A muchos, la muerte de Neil Armstrong les ha recordado el viaje a la luna. A otros en cambio, también nos ha hecho darnos cuenta de que, después de él, casi nadie ha vuelto a ir. En total, tan sólo doce personas han caminado sobre la superficie de nuestro satélite. No son muchas para un cuerpo celeste que está tan sólo a unos cuatro meses en coche. Lo cierto es que el alunizaje ha quedado como una rareza, incluso en la historia de la exploración espacial, un espejismo de lo que se pensaba que sería y no ha terminado de ser. No es que la investigación en el espacio se haya detenido. Pero lo que esto iba a ser era el comienzo del futuro, de un futuro en el que habría ciudades en la luna y viajes espaciales privados en cuestión de pocos años, y lo que ha resultado ser es un grandioso momento épico del pasado, una nostalgia, una imagen "vintage" más de los años sesenta, la década que sólo podemos recordar con clichés, junto con Woodstock, el mayo parisino y la guerra de Vietnam. Incluso la palabra "alunizaje" ha perdido mucho de su lustre últimamente y hoy sirve para referirse sobre todo a una técnica para robar joyerías.

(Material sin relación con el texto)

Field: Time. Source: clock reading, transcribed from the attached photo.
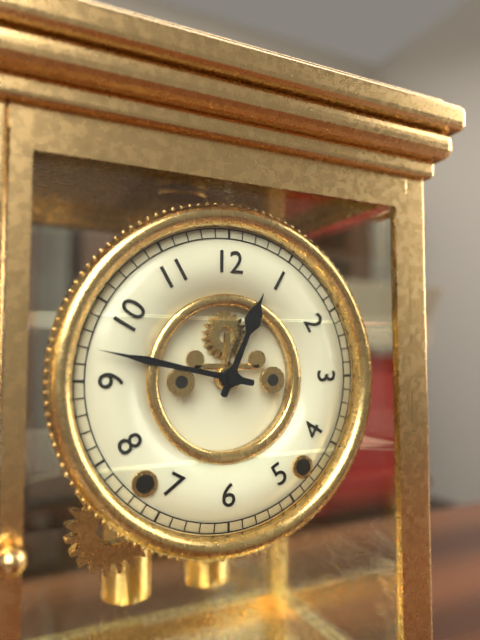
12:47
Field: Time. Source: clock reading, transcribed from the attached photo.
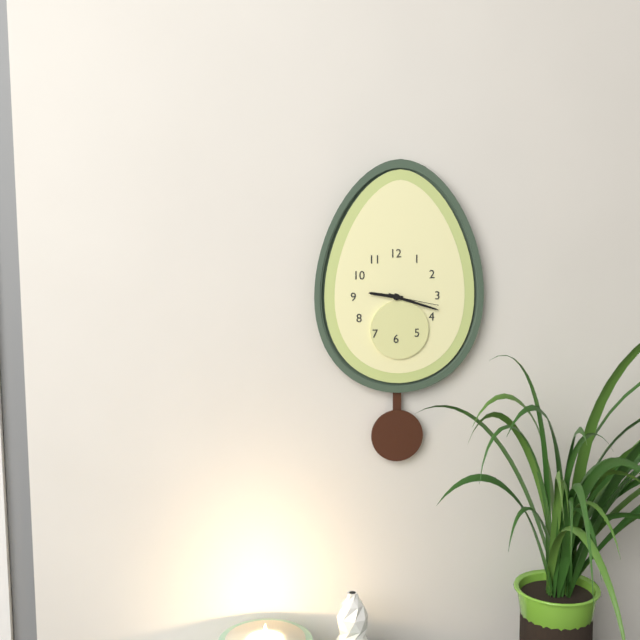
9:18:17
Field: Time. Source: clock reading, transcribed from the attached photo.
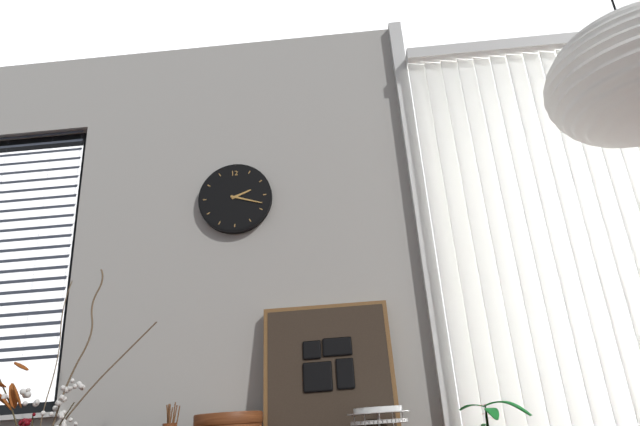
2:18
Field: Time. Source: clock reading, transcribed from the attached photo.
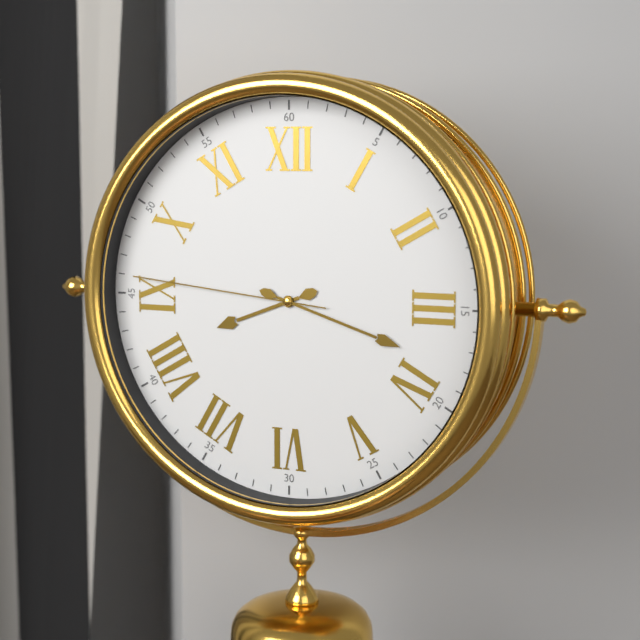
8:18:46
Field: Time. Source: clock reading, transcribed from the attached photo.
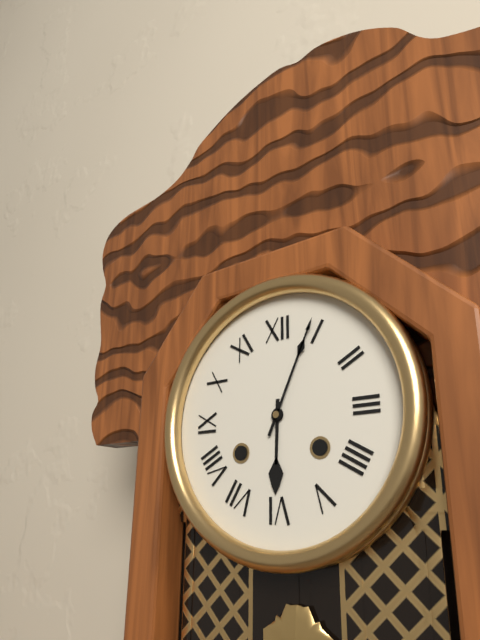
6:04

La explicación es que el viaje a la luna no ha tenido continuidad porque nunca formó parte de la exploración del espacio sino de la Guerra Fría, que ya se ha acabado. La luna era ya muy conocida para los científicos y, aunque sí tenía sentido hacer alunizar a un vehículo para recoger muestras, la decisión de que fuese un vuelo tripulado no añadía nada en sí a la parte técnica de la misión. Era una necesidad política, en un momento en que la URSS iba ganando la carrera del espacio. De hecho, la idea no nació en los despachos de la NASA sino en los de la Casa Blanca, y apareció por primera vez en un discurso de Kennedy, no en el memorándum de un astrofísico. Digamos que a la NASA se le encargó, básicamente, cumplir con una promesa electoral. Claro que hay promesas electorales y promesas electorales, y puestos a elegir entre prometer cargarse la seguridad social o poner a tres militares en la corteza lunar a un coste de más o menos un rescate de Bankia por cabeza (que es lo que costaría en dinero de hoy) hay que reconocer y alabar la diferencia en altura de miras.
Si se piensa un poco y se deja a un lado a Verne, también tiene cierta lógica que no haya habido ciudades en la luna. Lo imaginábamos como una solución a una catástrofe ecológica o nuclear en la tierra, y en nuestro entusiasmo raramente nos parábamos a pensar que la luna es la que es, en cierto modo, el resultado de una catástrofe ecológica: un espacio devastado por la erosión en el que no hay agua ni aire. Hacer viable la vida humana en nuestro satélite siempre será más caro y más difícil que resolver el mismo problema en la tierra. Nuestra civilización industrial requiere una infraestructura que no es replicable sin los parámetros que se dan en la tierra, y sin civilización industrial no es posible la vida en la luna, ni en la tierra para una población del tamaño actual. Ni siquiera se ha logrado hacer que las bases de la Antártida sean auto-suficientes. Ni siquiera se ha logrado que sea sostenible Seseña, que está ahí mismo en la provincia de Toledo.
Nuestro sueño infantil, cuando veíamos la serie Espacio 1999, de vivir en una ciudad selenita vestidos todos con el mismo eskijama, era un sueño y ahora es un sueño que se ha hecho viejo con nosotros. El 1999 vino y pasó, y lo más destacado de ese año resultó el establecimiento del euro. Otro sueño futurista que lleva camino de ser pasado. Quizás deberíamos dejar de darle tantas vueltas al futuro, que nunca está a la altura de las expectativas, y concentrarnos algo más en el presente, que parece que necesita bastante más trabajo.